TASK TO COMPLETE >> An exact copy is required of the lines running from the one that contains "17. SEPTEMBER 2013" to the end of the material, both ends included, with pictures omitted.
--- START ---
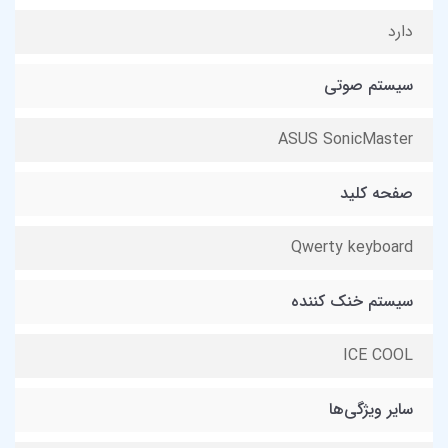
دارد
سیستم صوتی
ASUS SonicMaster
صفحه کلید
Qwerty keyboard
سیستم خنک کننده
ICE COOL
سایر ویژگی‌ها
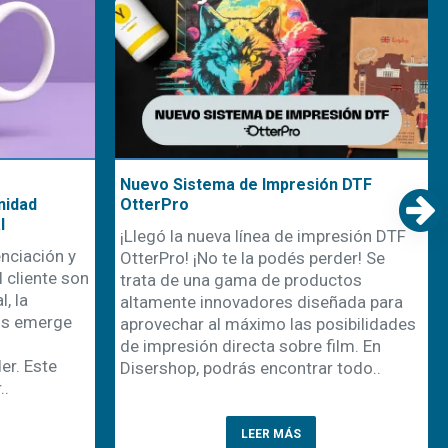
Nuevo Sistema de Impresión DTF
nidad
OtterPro
l
¡Llegó la nueva línea de impresión DTF
nciación y
OtterPro! ¡No te la podés perder! Se
 cliente son
trata de una gama de productos
, la
altamente innovadores diseñada para
os emerge
aprovechar al máximo las posibilidades
de impresión directa sobre film. En
r. Este
Disershop, podrás encontrar todo..
..
LEER MÁS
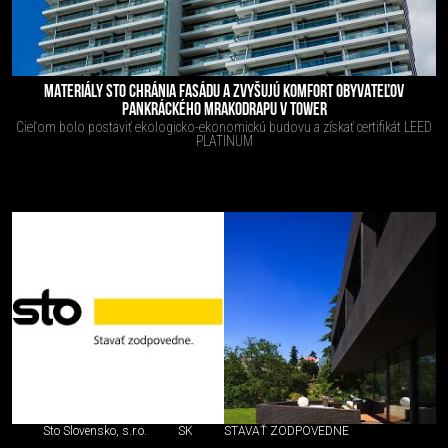
MATERIÁLY STO CHRÁNIA FASÁDU A ZVYŠUJÚ KOMFORT OBYVATEĽOV
PANKRÁCKÉHO MRAKODRAPU V TOWER
Cieľom bolo postaviť ekologicko-ekonomickú budovu a získať certifikát LEED
PLATINUM
Sto Slovensko, s.r.o.
SK
STAVAŤ ZODPOVEDNE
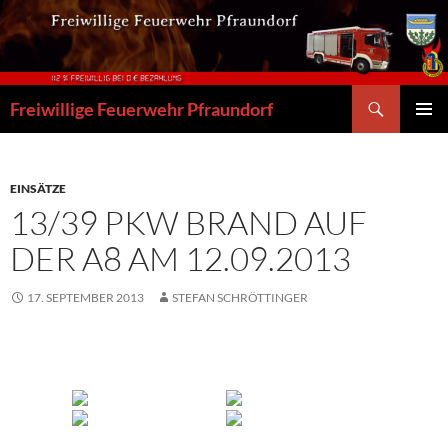
Zum
Inhalt
springen
Suchen
Freiwillige Feuerwehr Pfraundorf
PRIMÄR
MENÜ
EINSÄTZE
13/39 PKW BRAND AUF
DER A8 AM 12.09.2013
17. SEPTEMBER 2013
STEFAN SCHRÖTTINGER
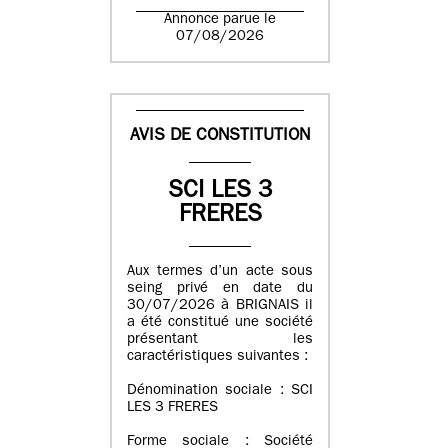
Annonce parue le
07/08/2026
AVIS DE CONSTITUTION
SCI LES 3
FRERES
Aux termes d’un acte sous
seing privé en date du
30/07/2026 à BRIGNAIS il
a été constitué une société
présentant les
caractéristiques suivantes :
Dénomination sociale : SCI
LES 3 FRERES
Forme sociale : Société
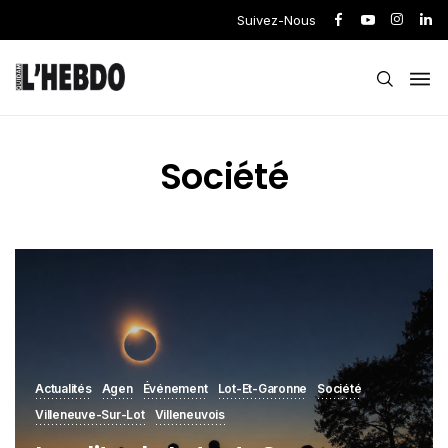
Suivez-Nous
Société
Actualités
Agen
Événement
Lot-Et-Garonne
Société
Villeneuve-Sur-Lot
Villeneuvois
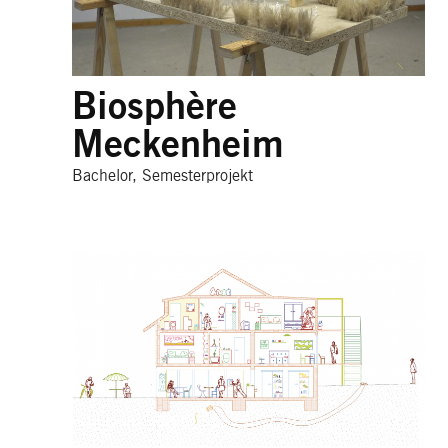
Biosphère
Meckenheim
Bachelor, Semesterprojekt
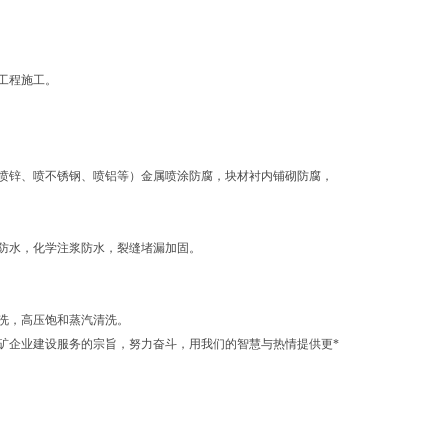
工程施工。
喷锌、喷不锈钢、喷铝等）金属喷涂防腐，块材衬内铺砌防腐，
防水，化学注浆防水，裂缝堵漏加固。
洗，高压饱和蒸汽清洗。
矿企业建设服务的宗旨，努力奋斗，用我们的智慧与热情提供更*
--- END ---
OUTPUT BELOW >>
17. SEPTEMBER 2013
STEFAN SCHRÖTTINGER
Annonce parue le
07/08/2026
AVIS DE CONSTITUTION
SCI LES 3
FRERES
Aux termes d’un acte sous
seing privé en date du
30/07/2026 à BRIGNAIS il
a été constitué une société
présentant les
caractéristiques suivantes :
Dénomination sociale : SCI
LES 3 FRERES
Forme sociale : Société
Suivez-Nous
Société
Actualités
Agen
Événement
Lot-Et-Garonne
Société
Villeneuve-Sur-Lot
Villeneuvois
Biosphère
Meckenheim
Bachelor, Semesterprojekt
工程施工。
喷锌、喷不锈钢、喷铝等）金属喷涂防腐，块材衬内铺砌防腐，
防水，化学注浆防水，裂缝堵漏加固。
洗，高压饱和蒸汽清洗。
矿企业建设服务的宗旨，努力奋斗，用我们的智慧与热情提供更*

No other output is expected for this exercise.